• **The problem**
All entries below are to be written out again exactly, but no picture is to be copied.

• **Input data**

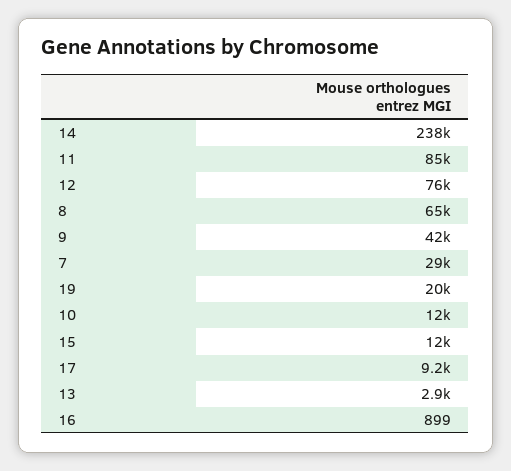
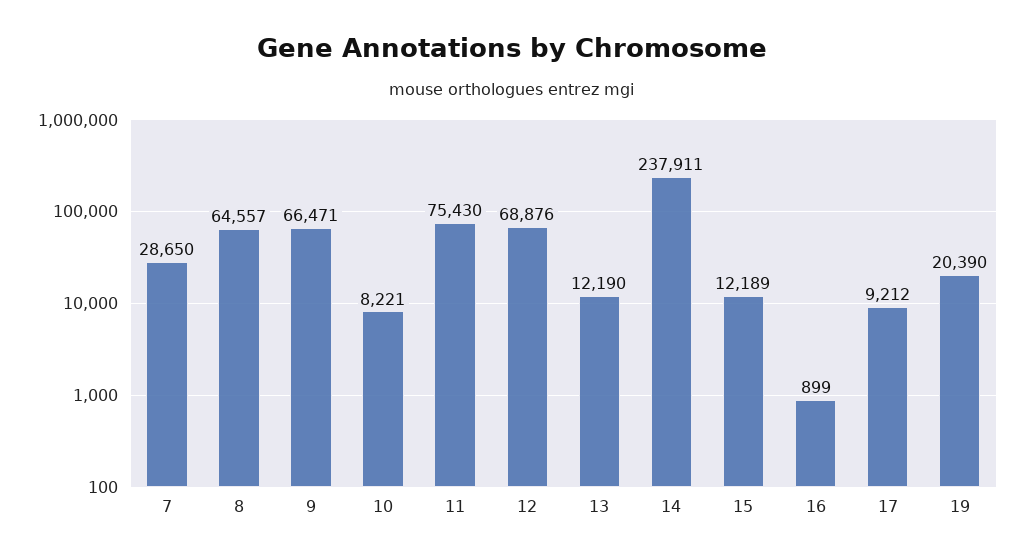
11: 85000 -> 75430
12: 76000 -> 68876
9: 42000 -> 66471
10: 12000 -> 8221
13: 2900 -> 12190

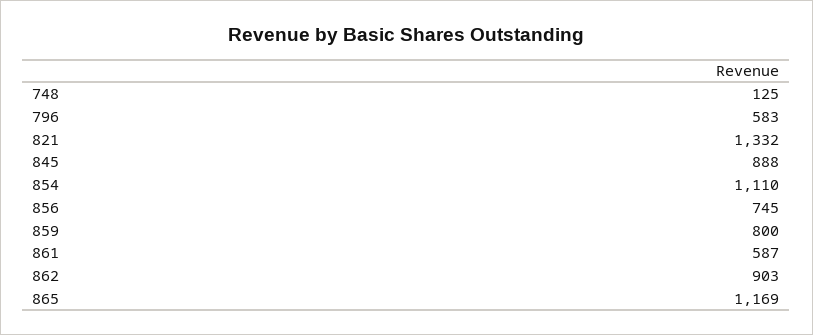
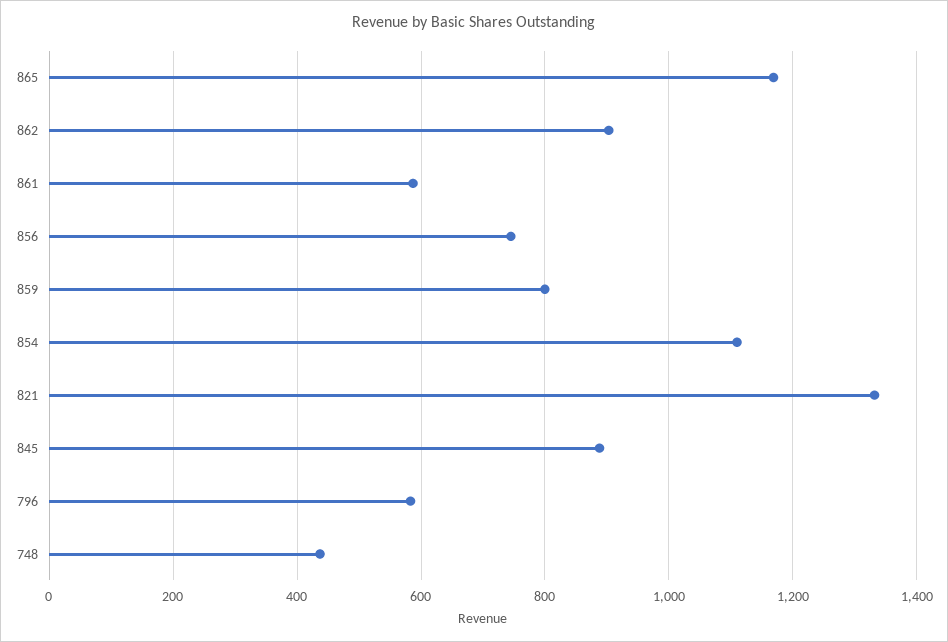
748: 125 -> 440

• **Answer section**
11: 85000 -> 75430
12: 76000 -> 68876
9: 42000 -> 66471
10: 12000 -> 8221
13: 2900 -> 12190

748: 125 -> 440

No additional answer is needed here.